DHCP Subscriber Logout Interactions

Figure 9 shows the interactions that take place when a DHCP subscriber logs out of a subscriber account. The account changes from an authenticated subscriber to an anonymous subscriber with generic subscriptions and limited access.

Figure 9: DHCP Subscriber Logout

DHCP Subscriber Logout

The logout sequence is as follows:

  1. The subscriber’s network device sends a request to the SAE to log out of its current subscriber session.
  2. The subscriber may request to deactivate persistent login. If the subscriber deactivates persistent login, the SAE deletes the entry in the directory.
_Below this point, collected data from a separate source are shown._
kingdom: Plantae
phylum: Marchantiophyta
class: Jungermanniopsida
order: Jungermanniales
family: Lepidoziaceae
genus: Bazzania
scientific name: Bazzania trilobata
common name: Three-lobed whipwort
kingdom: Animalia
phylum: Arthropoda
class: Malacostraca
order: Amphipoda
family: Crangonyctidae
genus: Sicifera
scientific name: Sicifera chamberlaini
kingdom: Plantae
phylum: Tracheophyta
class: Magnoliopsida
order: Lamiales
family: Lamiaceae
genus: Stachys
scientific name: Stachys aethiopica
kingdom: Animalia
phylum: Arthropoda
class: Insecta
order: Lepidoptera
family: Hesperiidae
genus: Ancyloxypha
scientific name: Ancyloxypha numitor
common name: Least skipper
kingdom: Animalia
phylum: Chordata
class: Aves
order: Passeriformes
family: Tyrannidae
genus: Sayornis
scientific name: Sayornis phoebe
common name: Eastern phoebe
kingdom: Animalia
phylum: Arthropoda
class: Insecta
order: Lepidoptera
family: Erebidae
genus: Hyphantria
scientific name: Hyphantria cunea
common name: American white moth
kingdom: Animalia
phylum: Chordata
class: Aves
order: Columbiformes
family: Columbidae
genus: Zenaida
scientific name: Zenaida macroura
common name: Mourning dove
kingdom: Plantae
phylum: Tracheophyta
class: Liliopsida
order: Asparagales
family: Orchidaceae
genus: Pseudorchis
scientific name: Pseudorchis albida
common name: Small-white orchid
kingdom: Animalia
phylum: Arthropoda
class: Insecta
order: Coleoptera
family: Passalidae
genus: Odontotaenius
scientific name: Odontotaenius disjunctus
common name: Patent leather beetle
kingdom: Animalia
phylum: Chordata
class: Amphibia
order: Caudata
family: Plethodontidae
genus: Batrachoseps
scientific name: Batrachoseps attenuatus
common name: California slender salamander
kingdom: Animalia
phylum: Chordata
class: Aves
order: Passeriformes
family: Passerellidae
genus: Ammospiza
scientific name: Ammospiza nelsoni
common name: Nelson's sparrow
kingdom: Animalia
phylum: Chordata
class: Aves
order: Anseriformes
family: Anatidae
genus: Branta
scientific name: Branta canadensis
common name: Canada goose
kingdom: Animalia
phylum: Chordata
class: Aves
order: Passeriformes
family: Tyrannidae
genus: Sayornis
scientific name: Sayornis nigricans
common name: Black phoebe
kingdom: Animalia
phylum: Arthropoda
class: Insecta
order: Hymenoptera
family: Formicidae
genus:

If the subscriber does not deactivate the persistent login, then the account is automatically logged in the next time the same network device is started.
  3. The SAE sends a COPS decision (DEC) message to the router, instructing the router to remove the sessions and policies associated with the active subscriptions.
  4. The router responds with a COPS report (RPT) message that includes the usage information for the deactivated subscriptions.
  5. The SAE sends a COPS decision message to add sessions and policies for the automatically activated subscriptions for the anonymous account to which the subscriber has switched.
  6. The router acknowledges the COPS decision message by sending a COPS report message to the SAE.
  7. The SAE sends the RADIUS server accounting stop messages for the subscriptions that were deactivated, and accounting start messages for the subscriptions that were activated.
  8. The RADIUS server acknowledges these accounting messages.
  9. The SAE responds to the subscriber’s logout request, showing that the logout is complete.